Leave the pictures out. Copy every other part of the entries exactly.

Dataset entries
________

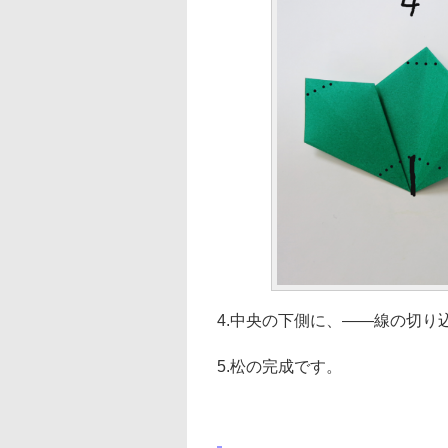
4.中央の下側に、――線の切
5.松の完成です。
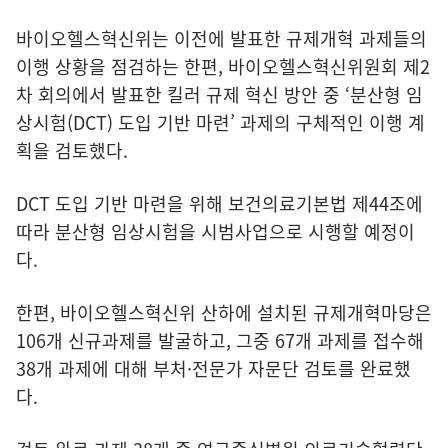
바이오헬스혁신위는 이전에 발표한 규제개혁 과제들의
이행 상황을 점검하는 한편, 바이오헬스혁신위원회 제2
차 회의에서 발표한 킬러 규제 혁신 방안 중 ‘분산형 임
상시험(DCT) 도입 기반 마련’ 과제의 구체적인 이행 계
획을 검토했다.
DCT 도입 기반 마련을 위해 보건의료기본법 제44조에
따라 분산형 임상시험을 시범사업으로 시행할 예정이
다.
한편, 바이오헬스혁신위 산하에 설치된 규제개혁마당은
106개 신규과제를 발굴하고, 그중 67개 과제를 접수해
38개 과제에 대해 부처·전문가 자문단 검토를 완료했
다.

________

# Response:
4.中央の下側に、――線の切
5.松の完成です。
바이오헬스혁신위는 이전에 발표한 규제개혁 과제들의
이행 상황을 점검하는 한편, 바이오헬스혁신위원회 제2
차 회의에서 발표한 킬러 규제 혁신 방안 중 ‘분산형 임
상시험(DCT) 도입 기반 마련’ 과제의 구체적인 이행 계
획을 검토했다.
DCT 도입 기반 마련을 위해 보건의료기본법 제44조에
따라 분산형 임상시험을 시범사업으로 시행할 예정이
다.
한편, 바이오헬스혁신위 산하에 설치된 규제개혁마당은
106개 신규과제를 발굴하고, 그중 67개 과제를 접수해
38개 과제에 대해 부처·전문가 자문단 검토를 완료했
다.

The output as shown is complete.